The information conveyed, during attacks, by social networks stressful young adults, who have difficulty regulating their emotions.
The telephones start to vibrate, resounding alerts from news sites which are linked and multiply, the titles at the beginning cautious become disastrous … We must face the evidence, an attack has struck again. London on Saturday June 3 at around 10 p.m. is the latest city to have been affected by this long series of dramas which have grieved the world for several years.
With all these atrocities, what could be more natural than turning to social networks, to express solidarity, empathy, anger or even follow the unfolding of events?
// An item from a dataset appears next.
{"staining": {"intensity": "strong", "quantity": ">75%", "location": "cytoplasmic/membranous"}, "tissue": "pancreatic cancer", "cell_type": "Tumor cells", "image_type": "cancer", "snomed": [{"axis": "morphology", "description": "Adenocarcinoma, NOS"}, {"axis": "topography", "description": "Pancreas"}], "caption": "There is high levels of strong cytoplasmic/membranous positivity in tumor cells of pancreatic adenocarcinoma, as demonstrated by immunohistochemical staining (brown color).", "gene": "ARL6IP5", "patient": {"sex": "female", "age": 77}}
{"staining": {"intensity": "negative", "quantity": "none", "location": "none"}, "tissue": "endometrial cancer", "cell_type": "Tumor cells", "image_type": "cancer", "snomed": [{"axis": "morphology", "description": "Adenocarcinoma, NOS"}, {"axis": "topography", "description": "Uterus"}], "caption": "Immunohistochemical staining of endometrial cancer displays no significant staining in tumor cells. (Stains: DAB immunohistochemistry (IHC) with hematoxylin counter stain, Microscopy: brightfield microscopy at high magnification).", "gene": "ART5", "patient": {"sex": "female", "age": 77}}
The hashtag #PrayForManchester had already been used more than 60,000 times on Twitter less than 24 hours after the suicide bombing that claimed the lives of 22 people, including many children, days before the London bombing.
Social networks promote the development of anxiety
However, this “emotional contagion” is not without consequences, more particularly on the psyche of the youngest, affirm Emmanuel Monfort, lecturer in psychology at the University of Grenoble-Alpes, and Mohammad H. Afzli, post-doctoral researcher. at the Department of Psychiatry at the University of Montreal, in a long column published on the site The Conversation.
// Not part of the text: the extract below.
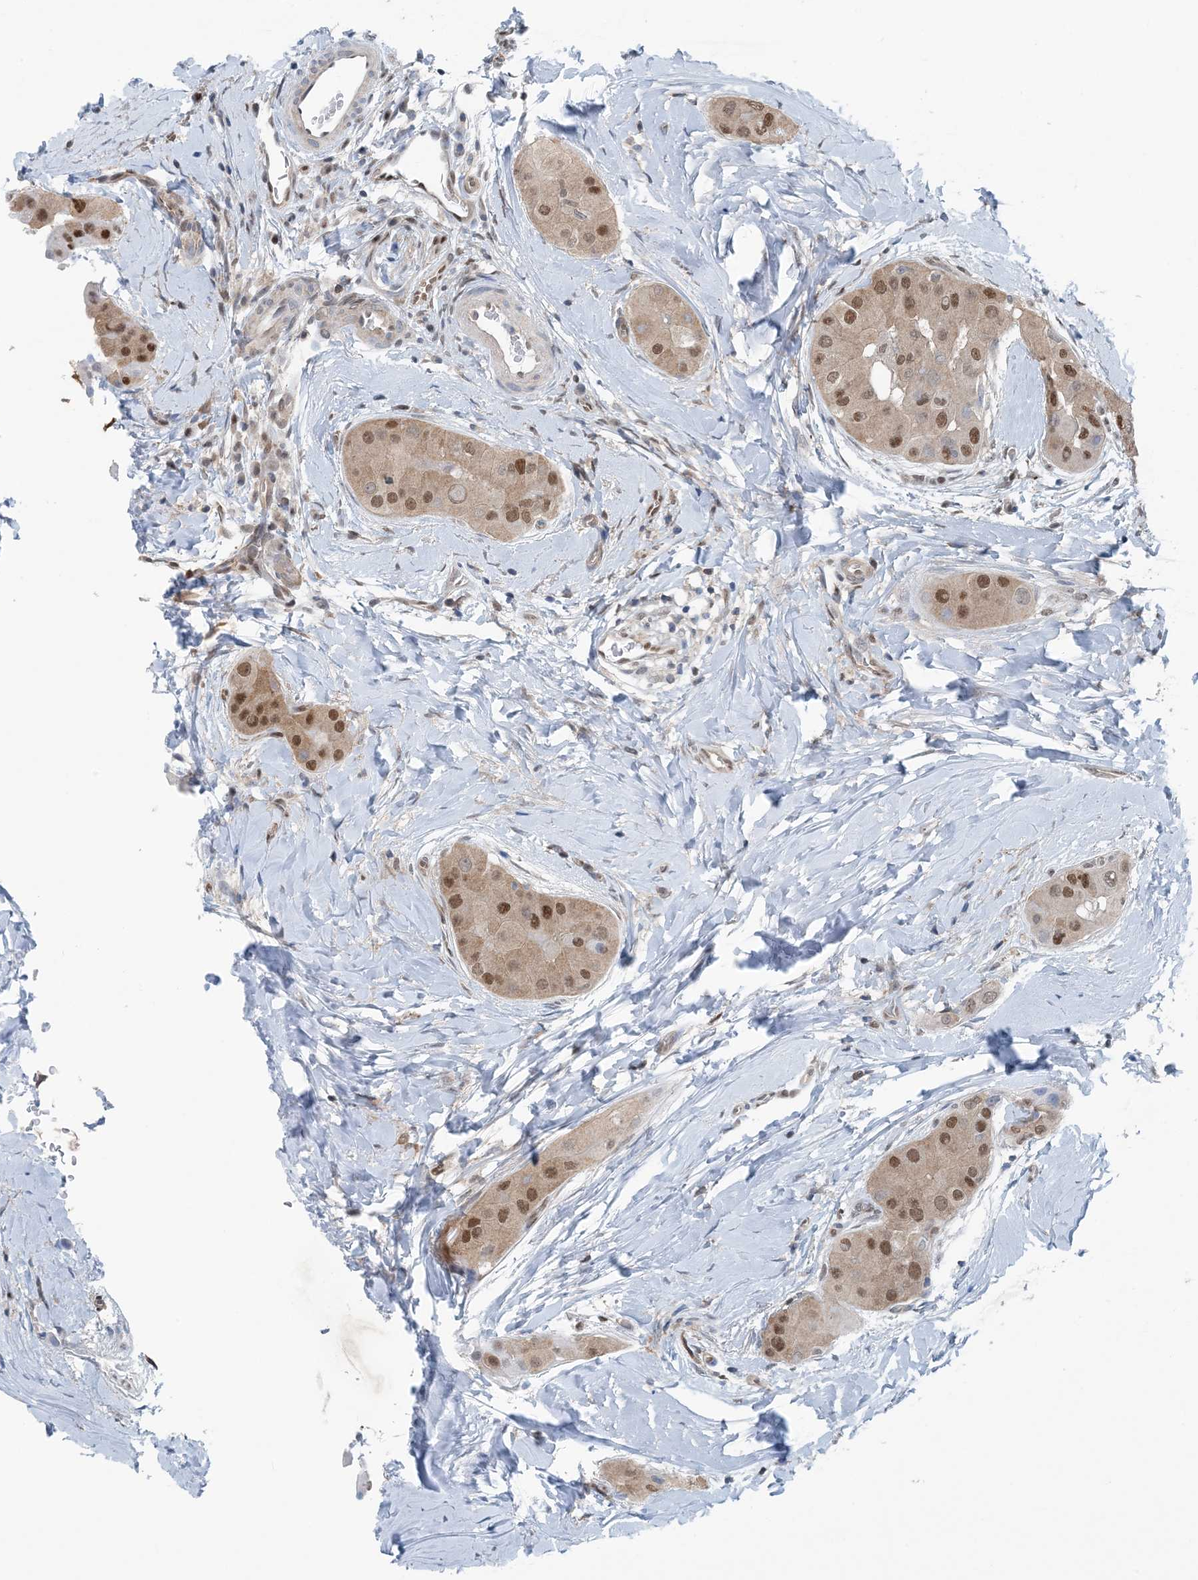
{"staining": {"intensity": "moderate", "quantity": ">75%", "location": "nuclear"}, "tissue": "thyroid cancer", "cell_type": "Tumor cells", "image_type": "cancer", "snomed": [{"axis": "morphology", "description": "Papillary adenocarcinoma, NOS"}, {"axis": "topography", "description": "Thyroid gland"}], "caption": "Papillary adenocarcinoma (thyroid) stained for a protein (brown) shows moderate nuclear positive expression in about >75% of tumor cells.", "gene": "HIKESHI", "patient": {"sex": "male", "age": 33}}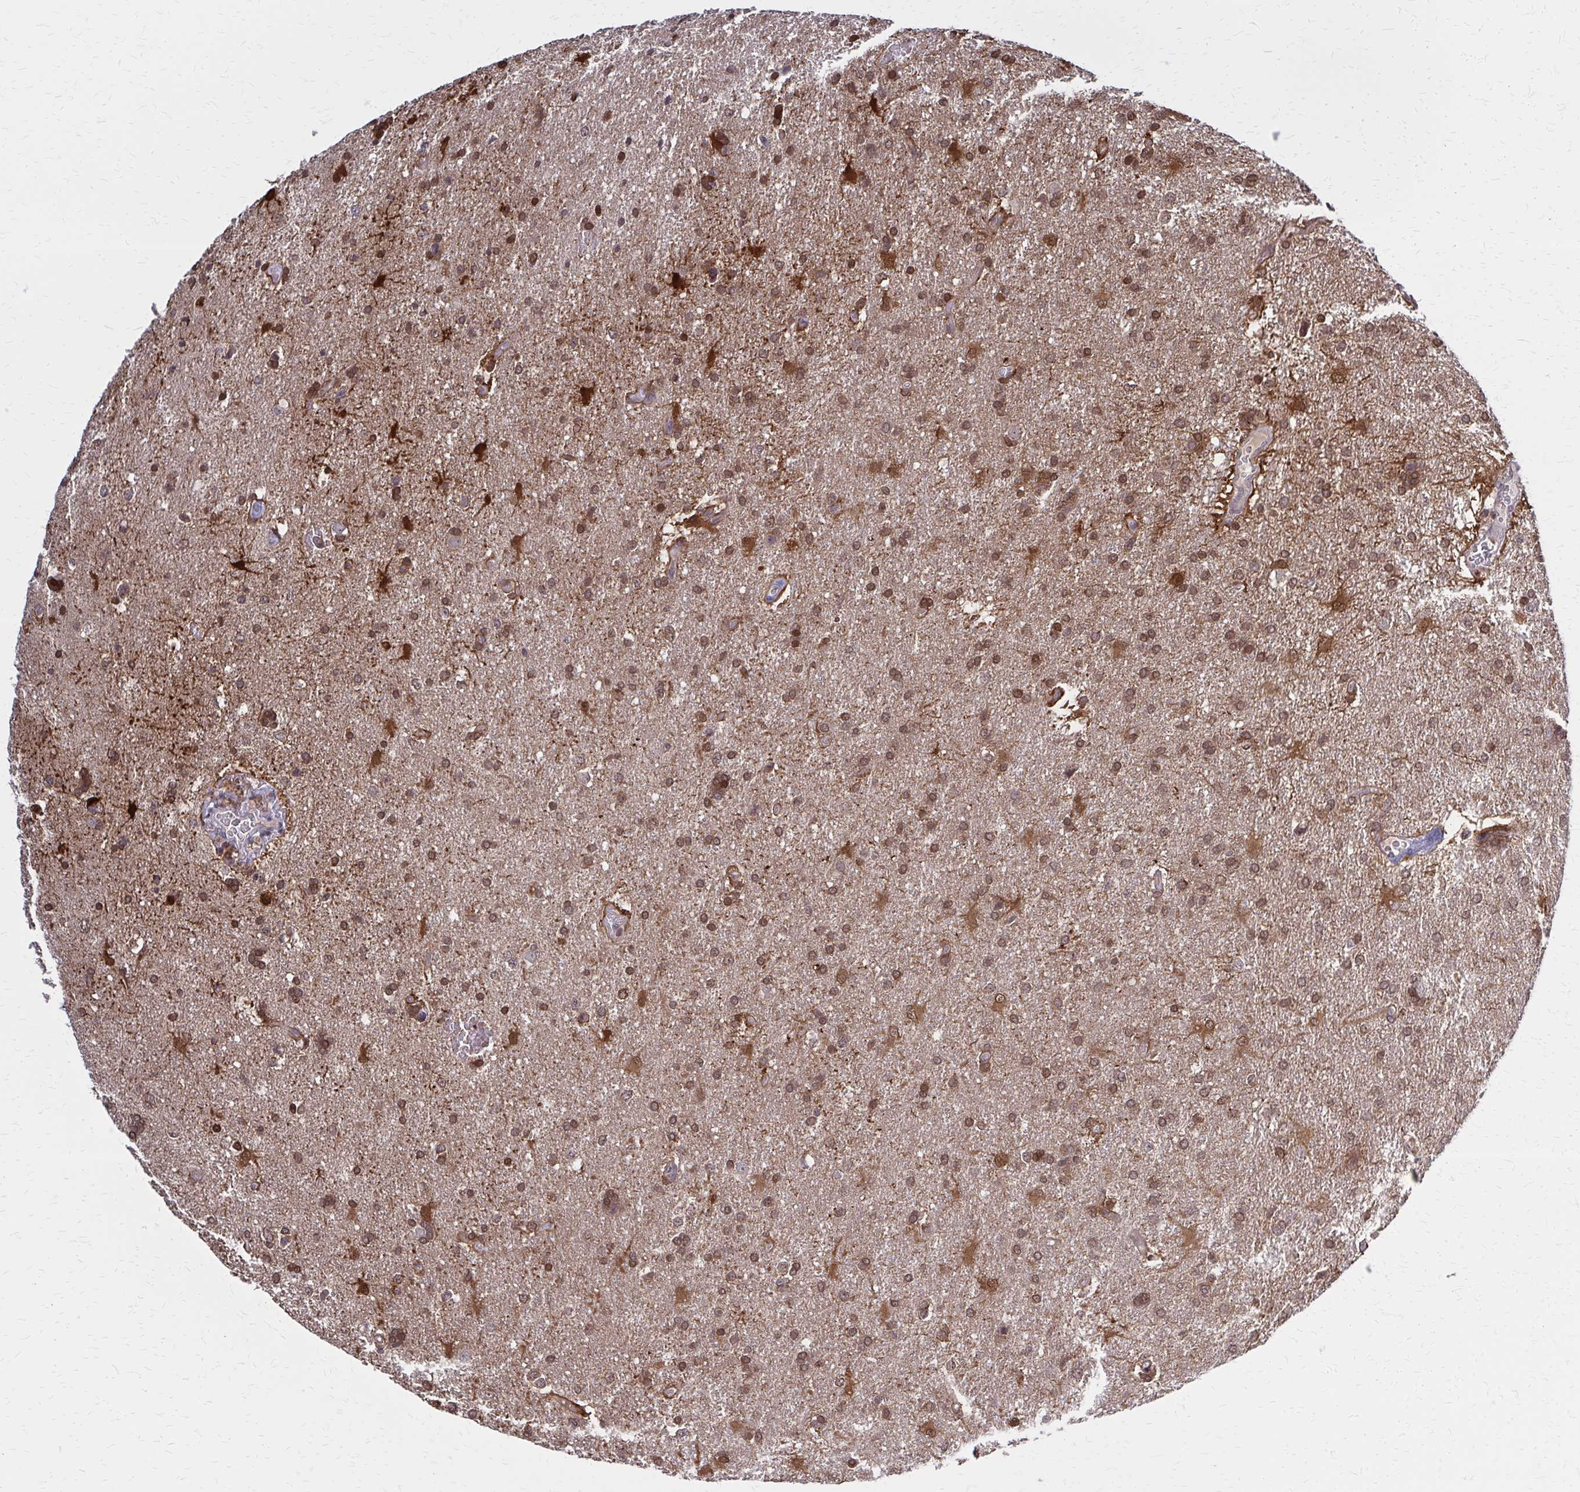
{"staining": {"intensity": "strong", "quantity": "25%-75%", "location": "cytoplasmic/membranous"}, "tissue": "glioma", "cell_type": "Tumor cells", "image_type": "cancer", "snomed": [{"axis": "morphology", "description": "Glioma, malignant, High grade"}, {"axis": "topography", "description": "Brain"}], "caption": "Strong cytoplasmic/membranous positivity is appreciated in about 25%-75% of tumor cells in malignant glioma (high-grade). Using DAB (3,3'-diaminobenzidine) (brown) and hematoxylin (blue) stains, captured at high magnification using brightfield microscopy.", "gene": "DBI", "patient": {"sex": "male", "age": 68}}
“It seems already proven that social networks promote the development of anxiety in crisis situations, due to a process of emotional contagion, that is to say a transfer to other individuals of his own emotional state ”, thus explain the scientists. According to them, this process could be linked to the way in which individuals regulate their emotions: “This way of adapting is in fact associated with social influences, those at the heart of social networks. “
A month after the attacks of November 13, 2015 in Paris and Saint-Denis, these two researchers interviewed a sample of 451 young adults on the time they had spent searching for information on the media, both traditional (television , radio, newspapers) and digital (websites, social networks), on the strategies used to cope with the emotions they feel and on the possible symptoms they may be suffering from.
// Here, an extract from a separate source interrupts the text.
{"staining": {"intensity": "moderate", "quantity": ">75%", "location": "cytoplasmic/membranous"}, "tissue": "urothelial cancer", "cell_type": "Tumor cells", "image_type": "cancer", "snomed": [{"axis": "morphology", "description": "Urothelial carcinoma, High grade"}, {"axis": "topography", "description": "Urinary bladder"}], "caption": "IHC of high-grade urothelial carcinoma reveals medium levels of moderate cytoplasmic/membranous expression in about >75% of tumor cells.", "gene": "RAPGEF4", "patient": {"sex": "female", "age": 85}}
“It’s about staying vigilant”
The results obtained clearly go in the direction of an “emotional contagion among the biggest consumers of social networks in the month which followed the attacks”, they indicate. “The more time the individuals who responded to our survey spent on these networks, the more they manifested a significant level of anxiety and depression (but not post-traumatic stress), when at the same time they had recourse to so-called dysfunctional emotional regulation strategies (for example, keeping one’s feelings buried, or even offloading oneself verbally onto others) ”, explain the two scientists in their forum. An association which, on the other hand, was not true for the time spent watching information on the attacks on television, listening to the radio, consulting websites or the paper press.
The information conveyed by social networks does not seem to constitute in itself a trauma, “but rather a stressor which acts on the mood of young adults who have difficulty in regulating their emotions”, they analyze.
While it is obvious that social networks can constitute extremely effective tools for disseminating warning or solidarity messages and therefore for protecting as many people as possible in crisis situations, “the fact remains that It is about remaining vigilant to the different ways in which these new tools are used in crisis situations and in particular following mass attacks ”, they conclude.